You could use [`Enumerable#count`](http://ruby-doc.org/core-2.4.0/Enumerable.html#method-i-count):

    string.chars.count { |char| vowels.has_key?(char) }

You very rarely need to declare a variable (`i` in this case), and then modify it form inside a block; there's almost always a better way in Ruby.

So while calling `count` and passing a block is the most direct, you could also have done something like:

    string.chars.select { |char| vowels.has_key?(char) }.count

Same idea, just written out in separate filter/count steps.

You can also skip the `return` since that's implied at the end of a method.

I'd also use a plain array for the vowels. Looking up hash keys is faster, sure, but does it _really_ matter that much? Nah. "Premature optimization is the root of all evil" and all that.

    vowels = %w(a e i o u) # same as ["a", "e", "i", ...]

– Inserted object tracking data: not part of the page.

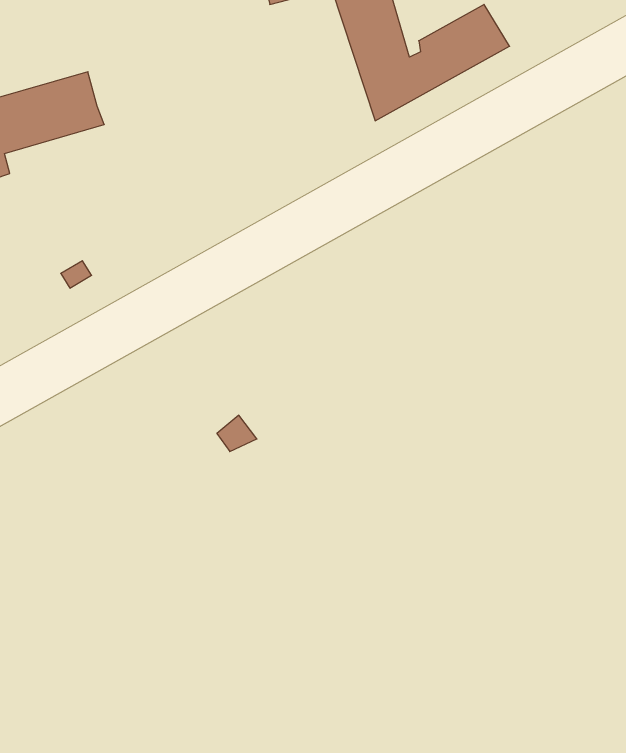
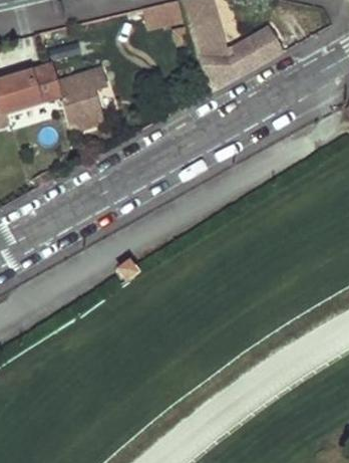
building: none -> [55,67,108,133]

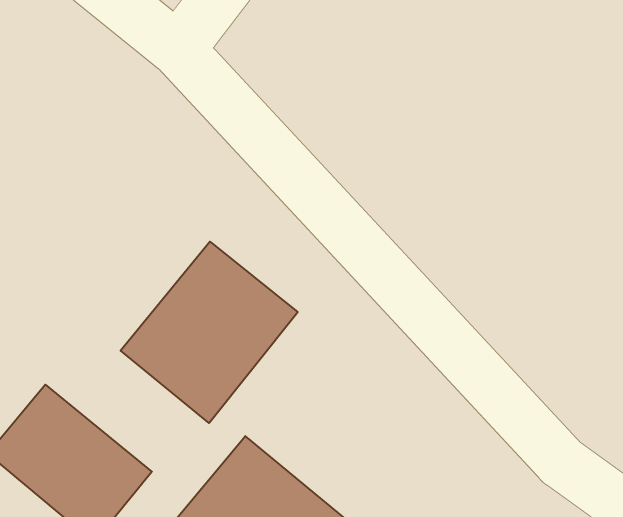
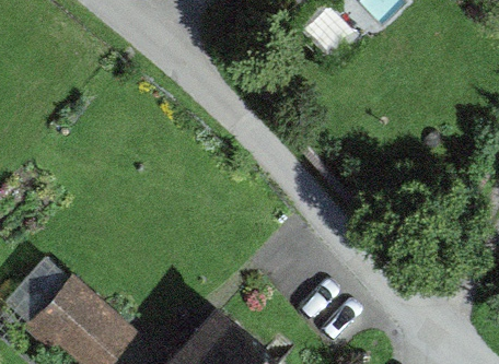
building: [121,242,298,423] -> none

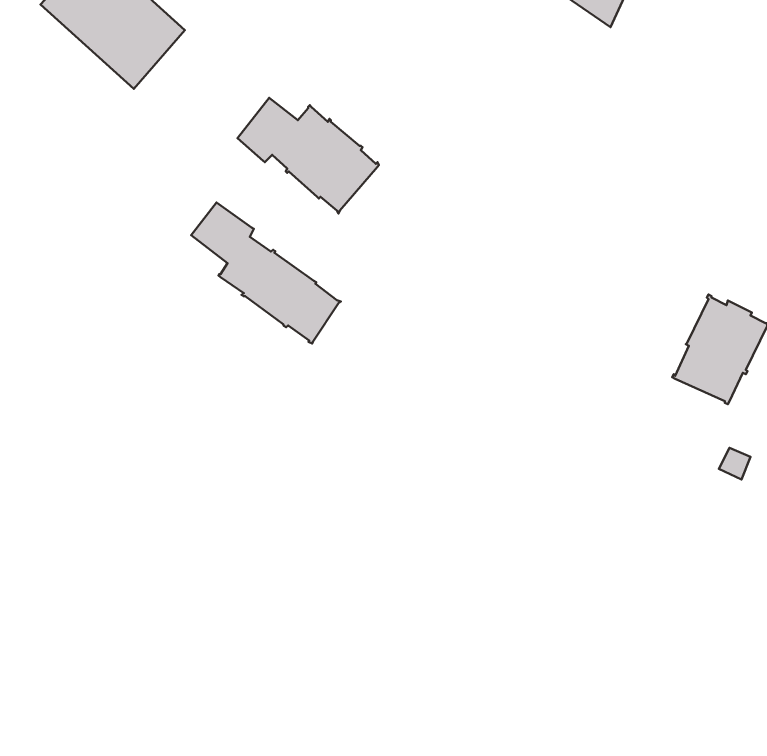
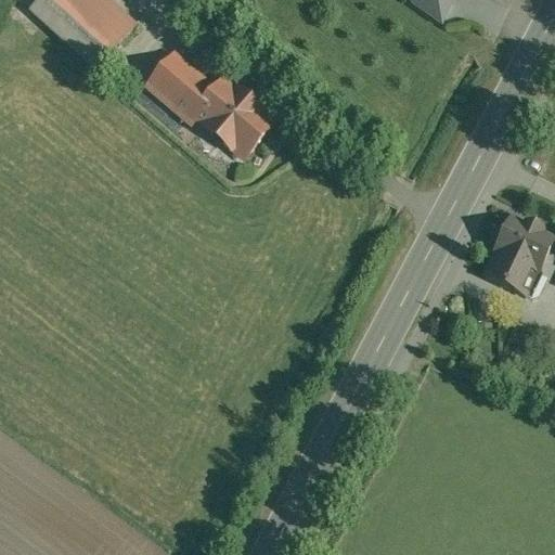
building: none -> [149,52,194,100]
building: [191,202,341,343] -> none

and then the block becomes:

    vowels.include?(char)

If you keep the vowels array sorted, you can use `bsearch` if you want to speed it up a little. Or you can construct the hash in code, instead of typing all that `=> 0`:

    list = %w(a e i o u)
    vowels = Hash[list.zip(list)] # => { "a" => "a", "e" => "e", ... }

----

Of course you could also do something funky like this: Remove all the vowels and see how much shorter the string is afterward:

    def count_vowels(string)
      string.length - string.gsub(/[aeiou]/, '').length
    end

This is also easily made case-insensitive:

    string.length - string.gsub(/[aeiou]/i, '').length

Or instead of `gsub` you can use `tr`:

    string.length - string.tr('aeiou', '').length

(or `'aeiouAEIOU'` for case-insensitivity.)

---

Alternatively, you could extend/monkey-patch the `String` class a little. I wouldn't recommend it for production code, though. This is just illustrate some Ruby features:

    class String
      def vowel?
        self =~ /\A[aeiou]\z/ ? true : false
      end
    end
    
    def count_vowels(string)
      string.chars.count(&:vowel?)
    end

The `&x` syntax is a shorthand meaning "invoke `x` on each element in the collection", so it's equivalent to `{ |e| e.x }`.

Again, this is mostly for fun. I just thought it made the `count_vowels` method nice and short. And of course, `count_vowels` could itself be monkey-patched onto `String`, so you could just call `some_string.count_vowels`. But again, monkey-patching - while fun - shouldn't be the first thing you reach for. Just illustrating the principle.